[Source records]
☆ ☆ ☆ ☆
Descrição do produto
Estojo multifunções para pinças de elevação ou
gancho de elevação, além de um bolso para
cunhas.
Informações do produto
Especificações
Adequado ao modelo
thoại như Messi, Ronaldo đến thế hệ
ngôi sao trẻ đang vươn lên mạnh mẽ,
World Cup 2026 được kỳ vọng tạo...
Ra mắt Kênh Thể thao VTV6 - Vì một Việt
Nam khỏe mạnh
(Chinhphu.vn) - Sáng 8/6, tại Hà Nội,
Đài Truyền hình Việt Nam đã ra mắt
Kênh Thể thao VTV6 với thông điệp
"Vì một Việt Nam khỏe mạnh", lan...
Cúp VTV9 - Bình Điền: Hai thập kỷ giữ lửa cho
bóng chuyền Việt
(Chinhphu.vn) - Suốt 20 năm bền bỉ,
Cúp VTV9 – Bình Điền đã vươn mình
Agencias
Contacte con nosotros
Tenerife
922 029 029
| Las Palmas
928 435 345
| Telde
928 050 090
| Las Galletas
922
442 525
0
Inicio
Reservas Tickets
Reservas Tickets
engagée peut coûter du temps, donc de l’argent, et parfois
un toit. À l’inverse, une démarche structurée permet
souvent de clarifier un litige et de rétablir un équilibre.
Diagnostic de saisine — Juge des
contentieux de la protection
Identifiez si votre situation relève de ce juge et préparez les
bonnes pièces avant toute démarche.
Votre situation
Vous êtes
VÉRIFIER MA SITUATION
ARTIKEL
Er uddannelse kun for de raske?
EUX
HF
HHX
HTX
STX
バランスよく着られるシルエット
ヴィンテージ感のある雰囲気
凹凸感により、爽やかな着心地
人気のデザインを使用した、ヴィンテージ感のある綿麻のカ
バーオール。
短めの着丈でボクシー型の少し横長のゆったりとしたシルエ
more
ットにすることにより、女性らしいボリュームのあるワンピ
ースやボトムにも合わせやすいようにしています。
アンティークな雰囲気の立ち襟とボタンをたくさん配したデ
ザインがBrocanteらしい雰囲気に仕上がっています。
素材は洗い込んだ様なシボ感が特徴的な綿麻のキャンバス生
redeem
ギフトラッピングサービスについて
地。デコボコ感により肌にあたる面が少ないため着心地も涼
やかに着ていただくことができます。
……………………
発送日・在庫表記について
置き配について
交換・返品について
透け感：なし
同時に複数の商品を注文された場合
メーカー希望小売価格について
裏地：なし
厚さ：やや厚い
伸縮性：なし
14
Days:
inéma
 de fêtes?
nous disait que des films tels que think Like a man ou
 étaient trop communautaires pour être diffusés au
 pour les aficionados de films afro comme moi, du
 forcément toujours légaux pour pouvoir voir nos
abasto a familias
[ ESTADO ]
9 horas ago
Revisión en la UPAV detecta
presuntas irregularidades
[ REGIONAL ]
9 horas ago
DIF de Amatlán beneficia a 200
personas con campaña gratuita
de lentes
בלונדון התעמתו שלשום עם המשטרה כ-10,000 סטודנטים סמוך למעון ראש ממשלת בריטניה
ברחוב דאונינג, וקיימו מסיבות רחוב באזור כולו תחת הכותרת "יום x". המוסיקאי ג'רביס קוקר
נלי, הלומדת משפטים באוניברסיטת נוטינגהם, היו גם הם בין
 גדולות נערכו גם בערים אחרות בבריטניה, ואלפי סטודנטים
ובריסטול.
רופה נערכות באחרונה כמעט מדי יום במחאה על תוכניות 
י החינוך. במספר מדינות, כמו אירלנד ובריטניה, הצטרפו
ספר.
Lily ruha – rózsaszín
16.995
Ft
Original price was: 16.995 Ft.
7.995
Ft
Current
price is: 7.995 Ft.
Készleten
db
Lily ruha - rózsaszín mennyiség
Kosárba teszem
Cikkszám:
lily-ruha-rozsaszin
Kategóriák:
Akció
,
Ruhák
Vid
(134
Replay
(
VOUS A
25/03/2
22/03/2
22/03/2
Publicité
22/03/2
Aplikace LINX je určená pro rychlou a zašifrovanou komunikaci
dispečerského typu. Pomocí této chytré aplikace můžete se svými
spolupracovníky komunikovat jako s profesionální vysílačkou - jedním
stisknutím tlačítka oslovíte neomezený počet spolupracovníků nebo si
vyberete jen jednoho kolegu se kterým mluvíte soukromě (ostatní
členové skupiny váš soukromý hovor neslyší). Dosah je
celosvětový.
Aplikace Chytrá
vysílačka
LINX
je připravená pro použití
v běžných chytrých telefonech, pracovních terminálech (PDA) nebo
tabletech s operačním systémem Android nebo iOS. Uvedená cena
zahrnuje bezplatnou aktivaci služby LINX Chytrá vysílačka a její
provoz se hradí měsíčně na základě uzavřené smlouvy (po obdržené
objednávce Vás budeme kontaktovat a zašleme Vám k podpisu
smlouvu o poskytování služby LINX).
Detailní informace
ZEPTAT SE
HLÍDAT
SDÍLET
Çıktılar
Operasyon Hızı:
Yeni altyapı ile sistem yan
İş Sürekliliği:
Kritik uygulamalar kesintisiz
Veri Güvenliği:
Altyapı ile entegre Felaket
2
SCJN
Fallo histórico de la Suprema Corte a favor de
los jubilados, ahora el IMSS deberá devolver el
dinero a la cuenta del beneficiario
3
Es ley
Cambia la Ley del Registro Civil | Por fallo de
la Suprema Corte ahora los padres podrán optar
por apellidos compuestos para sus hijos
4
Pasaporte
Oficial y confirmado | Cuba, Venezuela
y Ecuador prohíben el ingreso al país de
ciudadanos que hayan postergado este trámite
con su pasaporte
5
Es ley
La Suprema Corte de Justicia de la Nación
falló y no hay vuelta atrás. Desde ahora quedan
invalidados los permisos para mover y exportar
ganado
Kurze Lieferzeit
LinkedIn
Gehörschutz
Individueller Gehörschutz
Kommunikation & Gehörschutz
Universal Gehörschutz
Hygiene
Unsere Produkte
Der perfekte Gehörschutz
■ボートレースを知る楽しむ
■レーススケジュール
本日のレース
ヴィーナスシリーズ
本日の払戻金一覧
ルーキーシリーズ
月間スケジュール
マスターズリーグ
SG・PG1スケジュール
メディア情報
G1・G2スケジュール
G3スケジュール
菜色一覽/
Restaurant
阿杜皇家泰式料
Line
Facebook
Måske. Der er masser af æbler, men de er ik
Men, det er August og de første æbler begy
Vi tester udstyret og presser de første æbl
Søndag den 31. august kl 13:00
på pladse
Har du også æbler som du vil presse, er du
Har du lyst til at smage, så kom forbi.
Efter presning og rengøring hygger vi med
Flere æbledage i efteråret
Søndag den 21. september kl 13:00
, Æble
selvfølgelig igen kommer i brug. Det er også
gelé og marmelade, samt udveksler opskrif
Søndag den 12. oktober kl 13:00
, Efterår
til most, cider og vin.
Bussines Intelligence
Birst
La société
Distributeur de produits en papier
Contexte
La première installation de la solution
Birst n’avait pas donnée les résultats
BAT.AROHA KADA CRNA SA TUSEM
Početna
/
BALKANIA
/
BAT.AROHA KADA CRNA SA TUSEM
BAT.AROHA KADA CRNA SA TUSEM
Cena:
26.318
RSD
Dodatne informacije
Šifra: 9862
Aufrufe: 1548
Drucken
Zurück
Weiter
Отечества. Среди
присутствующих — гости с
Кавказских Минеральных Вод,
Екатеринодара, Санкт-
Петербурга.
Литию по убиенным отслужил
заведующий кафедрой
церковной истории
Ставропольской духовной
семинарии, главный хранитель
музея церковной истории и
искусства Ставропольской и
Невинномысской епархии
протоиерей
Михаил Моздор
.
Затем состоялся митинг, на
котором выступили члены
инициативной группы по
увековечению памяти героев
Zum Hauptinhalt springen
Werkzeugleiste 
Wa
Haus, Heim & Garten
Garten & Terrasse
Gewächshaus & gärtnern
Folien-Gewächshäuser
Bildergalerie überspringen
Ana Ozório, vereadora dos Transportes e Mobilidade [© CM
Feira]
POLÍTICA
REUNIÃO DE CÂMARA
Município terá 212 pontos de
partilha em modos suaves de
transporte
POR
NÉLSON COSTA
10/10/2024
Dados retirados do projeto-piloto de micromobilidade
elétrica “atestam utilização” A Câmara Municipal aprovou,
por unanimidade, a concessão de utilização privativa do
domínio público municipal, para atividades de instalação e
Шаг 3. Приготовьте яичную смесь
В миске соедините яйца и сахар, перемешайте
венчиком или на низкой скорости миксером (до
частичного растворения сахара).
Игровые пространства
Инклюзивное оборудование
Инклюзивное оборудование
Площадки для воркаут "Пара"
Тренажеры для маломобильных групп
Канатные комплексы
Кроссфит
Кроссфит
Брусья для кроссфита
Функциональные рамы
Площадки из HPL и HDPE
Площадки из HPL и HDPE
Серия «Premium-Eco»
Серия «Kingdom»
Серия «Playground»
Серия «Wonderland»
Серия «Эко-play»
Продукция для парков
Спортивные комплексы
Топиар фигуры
☆ ☆ ☆ ☆
What you should do → From the listing above, pull out every line that contains the string "Kênh".

Answer section →
Ra mắt Kênh Thể thao VTV6 - Vì một Việt
Kênh Thể thao VTV6 với thông điệp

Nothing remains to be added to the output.